Epidémie de danse

Damien Tran et Marion Jdanoff, illustrateurs, designers et sérigraphistes français exilés à Berlin.

Après Re :Surgo!, voici l’occasion de découvrir un autre duo de designers épris de sérigraphie, et eux aussi établis à Berlin : Palefroi, studio et maison d’édition composée de Damien Tran et Marion Jdanoff.

Damien Tran et Marion Jdanoff s
e réunissent à Berlin en 2011 et découvrent qu’ils partagent la même énergie et pratique vers la sérigraphie et le dessin en général. En multipliant les projets ensemble, ils décident d’officialiser leur partenariat en 2013 en créant Palefroi, un projet créatif qui englobe l’ensemble de leurs pratiques, l’auto-édition de livres et d’imprimés particulièrement en sérigraphie, gravure, risographie... mais aussi l’organisation de concerts sporadiques.

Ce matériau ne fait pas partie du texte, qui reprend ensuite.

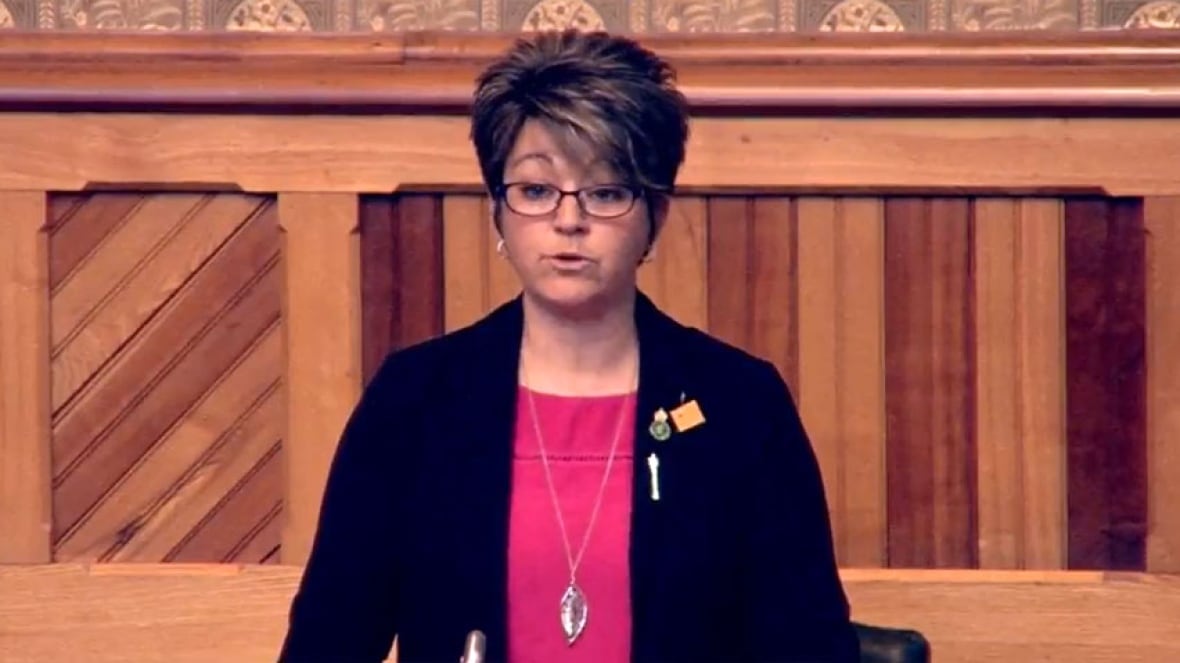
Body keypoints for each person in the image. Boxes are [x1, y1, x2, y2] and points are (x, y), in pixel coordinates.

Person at [278, 29, 859, 663]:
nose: (568, 220)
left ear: (655, 216)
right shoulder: (416, 399)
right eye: (535, 190)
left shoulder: (740, 404)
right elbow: (328, 640)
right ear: (498, 212)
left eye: (606, 192)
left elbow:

"Notre travail artistique tourne essentiellement autour de l'auto-édition et de la sérigraphie, précise Marion Jdanoff. Actuellement, nous ne produisons que très peu d'originaux, exception faite de la série de dessins à deux que nous avons réalisé pour MyMonkey, dans le cadre d'Epidémie de danse.

Notre approche de la sérigraphie est devenue de plus en plus directe et manuelle avec le temps, délaissant l'ordinateur, nous produisons les films à l'atelier en dessinant, peignant sur transparent ou calque. Le seul résultat visible de ce travail sont donc nos livres et affiches. Cela ne relève pas vraiment d'un dogme, mais plus d'un plaisir, celui de ne pas savoir jusqu'à l'impression de la dernière couleur si nos choix ont été les bons. Se passer de la prévisualisation par ordinateur c'est se réserver des surprises, devoir explorer quantité de matière pour atteindre la texture voulue.

Nous faisons des aller retour entre nos travaux personnels respectifs et nos collaborations. Nos pratiques individuelles et collectives se nourrissent les unes des autres et s'entre influencent. Damien propose des images abstraites, où les recherches formelles  de textures, de traces, de gestes sont au centre. Pour ma part, je suis extrèmement figurative et attachée à une forme plus ou moins cachée de narration. Nous sommes donc  à l'opposé l'un de l'autre, et faire se rencontrer nos images sur un même bout de papier relève souvent de la confrontation vigoureuse. Grâce à ces incursions dans les territoires de l'autre, nous apprenons aussi à sortir de nos zones de confort. Damien a laissé tomber l'ordinateur pour le crayon et j'apprends à ne pas finir parfaitement tout mes dessins;, à laisser du blanc, à faire confiance au premier trait."

Voyageurs, Damien Tran et Marion Jdanoff exposent leurs créations à travers toute l’Europe, au gré des occasions et invitations. Palefroi ne pouvait donc manquer la deuxième édition du festival L’Enfer, dédié à la micro-édition, qui se tenait à Nancy en ce début septembre 2016 pour promouvoir « la magie d’ouvrages entièrement imprimés et faits à la main ». Et en prolongement, Palefroi s’établit à la galerie nancéenne MyMonkey jusqu’au 7 octobre 2016.

En plus d’une sélection de leurs travaux antérieurs, Palefroi se saisit de ce thème de l’enfer pour nous interpréter visuellement un phénomène étrange survenu plusieurs fois à la Renaissance en Allemagne, et en particulier à Strasbourg en 1518 : une épidémie de danse. Plusieurs centaines de gens se mettent à danser dans les rues, sans s’arrêter, des jours entiers jusqu’à l’épuisement, parfois jusqu'à la mort. Surnommée la danse de Saint Guy et attribuée à l’époque à la possession par le Diable, cette sarabande aurait eu pour cause l’empoisonnement à l’ergot de seigle, ou serait un cas d’hystérie collective due à la misère, annonciatrice des révoltes paysannes de 1525 et de la Réforme luthérienne.

Paul Schmitt, septembre 2016

PS : pour en savoir plus sur cette épidémie de danse, l’ouvrage de l’historien anglais John Waller, Les danseurs fous de Strasbourg, est paru cette année en version française aux Editions la Nuée Bleue.